(Landmark coordinate records)
==*==
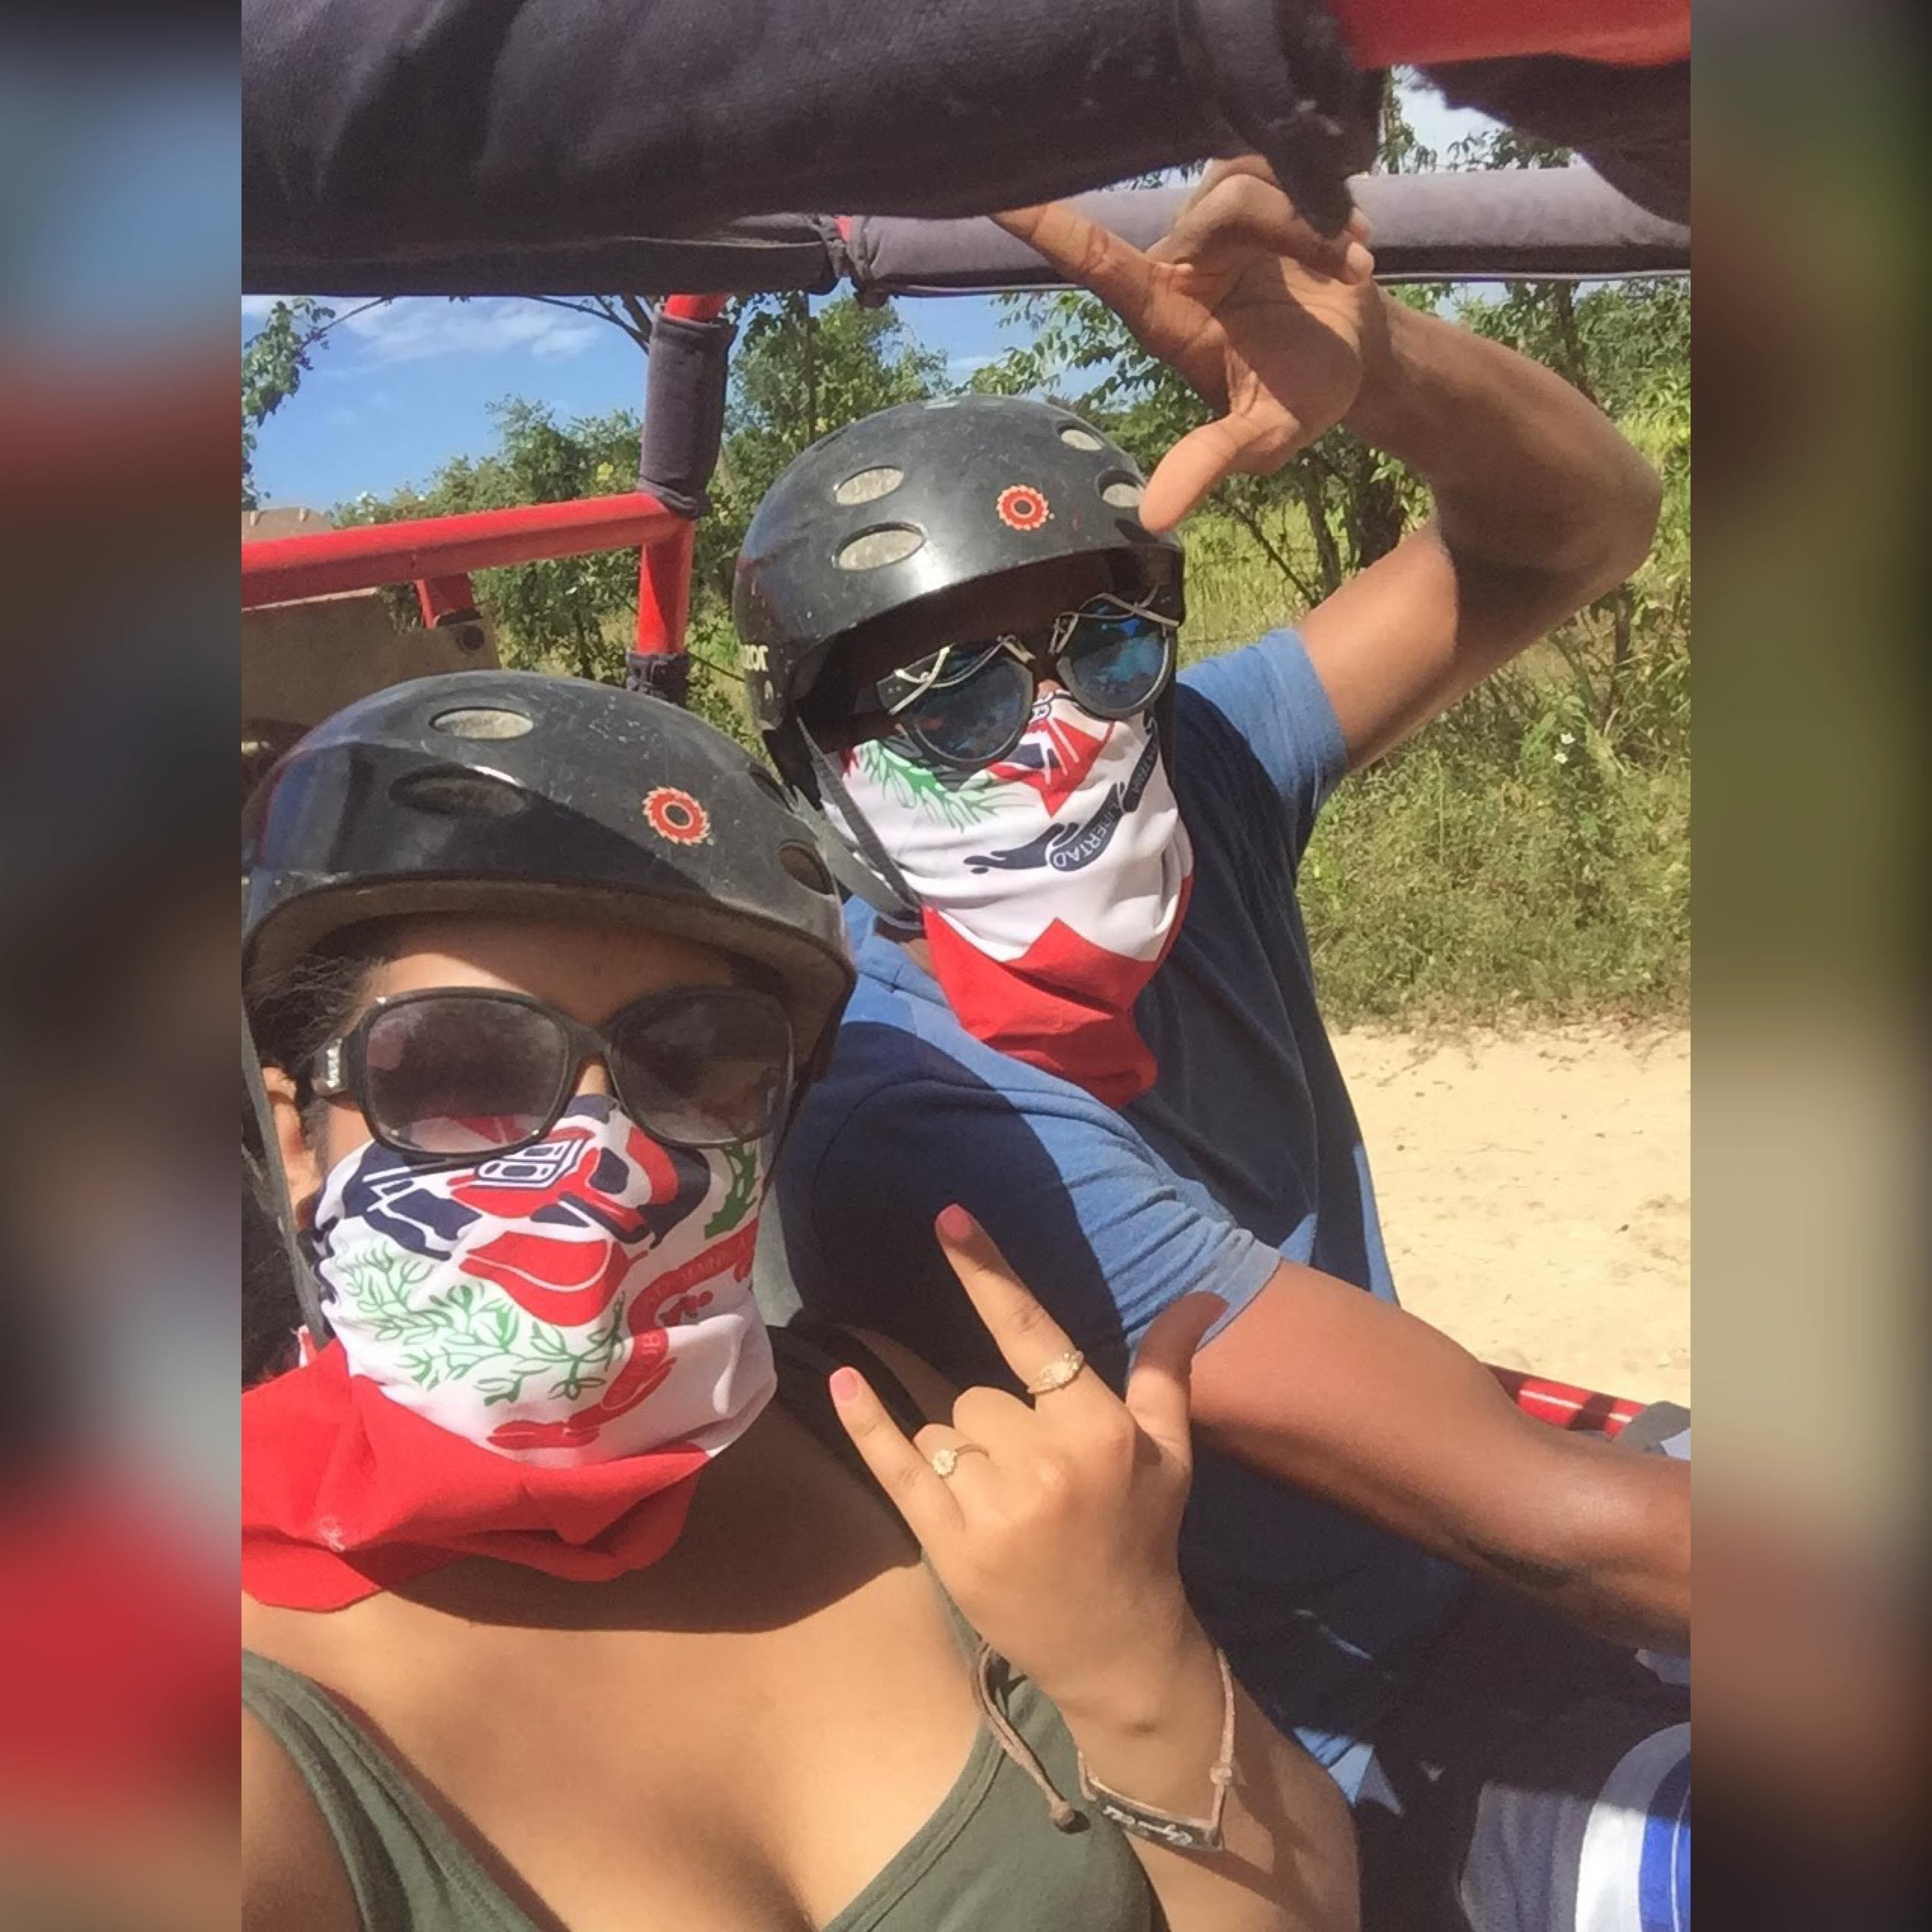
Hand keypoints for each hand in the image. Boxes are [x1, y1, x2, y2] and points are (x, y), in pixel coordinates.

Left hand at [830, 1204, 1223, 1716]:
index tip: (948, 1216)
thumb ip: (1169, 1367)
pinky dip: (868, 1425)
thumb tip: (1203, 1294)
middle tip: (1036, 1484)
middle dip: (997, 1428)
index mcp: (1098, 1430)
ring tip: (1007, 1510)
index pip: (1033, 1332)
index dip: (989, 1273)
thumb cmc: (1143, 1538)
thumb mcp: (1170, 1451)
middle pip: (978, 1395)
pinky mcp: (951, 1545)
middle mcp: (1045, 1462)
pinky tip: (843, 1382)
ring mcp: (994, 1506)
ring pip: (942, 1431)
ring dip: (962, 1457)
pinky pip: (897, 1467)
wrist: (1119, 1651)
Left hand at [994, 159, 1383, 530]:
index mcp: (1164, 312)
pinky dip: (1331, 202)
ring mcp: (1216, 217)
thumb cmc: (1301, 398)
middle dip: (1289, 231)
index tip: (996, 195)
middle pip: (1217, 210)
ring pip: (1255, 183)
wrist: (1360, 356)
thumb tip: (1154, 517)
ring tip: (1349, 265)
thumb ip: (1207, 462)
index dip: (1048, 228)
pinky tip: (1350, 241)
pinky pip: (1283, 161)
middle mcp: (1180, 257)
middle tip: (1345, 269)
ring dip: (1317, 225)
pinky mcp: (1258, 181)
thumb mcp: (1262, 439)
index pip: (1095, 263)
==*==
Please copy the data shown above precisely, leaving the images out.

Hand keypoints for each hand in the image. Boxes are [x1, y1, x2, y2] and points are (x, y), in pixel coordinates.

Left hand at [830, 1204, 1223, 1716]:
index tip: (948, 1216)
thumb ip: (1169, 1367)
pinky dip: (868, 1425)
thumb tip: (1203, 1294)
middle tip: (1036, 1484)
middle dip: (997, 1428)
index mcp: (1098, 1430)
ring tip: (1007, 1510)
index pip: (1033, 1332)
index dip: (989, 1273)
thumb cmc: (1143, 1538)
thumb mcp: (1170, 1451)
middle pip: (978, 1395)
pinky mcp: (951, 1545)
middle mcp: (1045, 1462)
pinky tip: (843, 1382)
ring mcp: (994, 1506)
ring pip: (942, 1431)
ring dip: (962, 1457)
pinky pip: (897, 1467)
wrist: (1119, 1651)
Left hand at [994, 159, 1383, 530]:
index mcp: (1164, 312)
pinky dip: (1331, 202)
ring mcp: (1216, 217)
thumb cmc: (1301, 398)
middle dip: (1289, 231)
index tip: (996, 195)
middle pip: (1217, 210)
ring pip: (1255, 183)
wrist: (1360, 356)
thumb tip: (1154, 517)
ring tip: (1349, 265)
thumb ip: (1207, 462)
index dip: (1048, 228)
pinky tip: (1350, 241)
pinky pip: (1283, 161)
middle mcp: (1180, 257)
middle tip: (1345, 269)
ring dip: (1317, 225)
pinky mcp: (1258, 181)
thumb mcp: (1262, 439)
index pip: (1095, 263)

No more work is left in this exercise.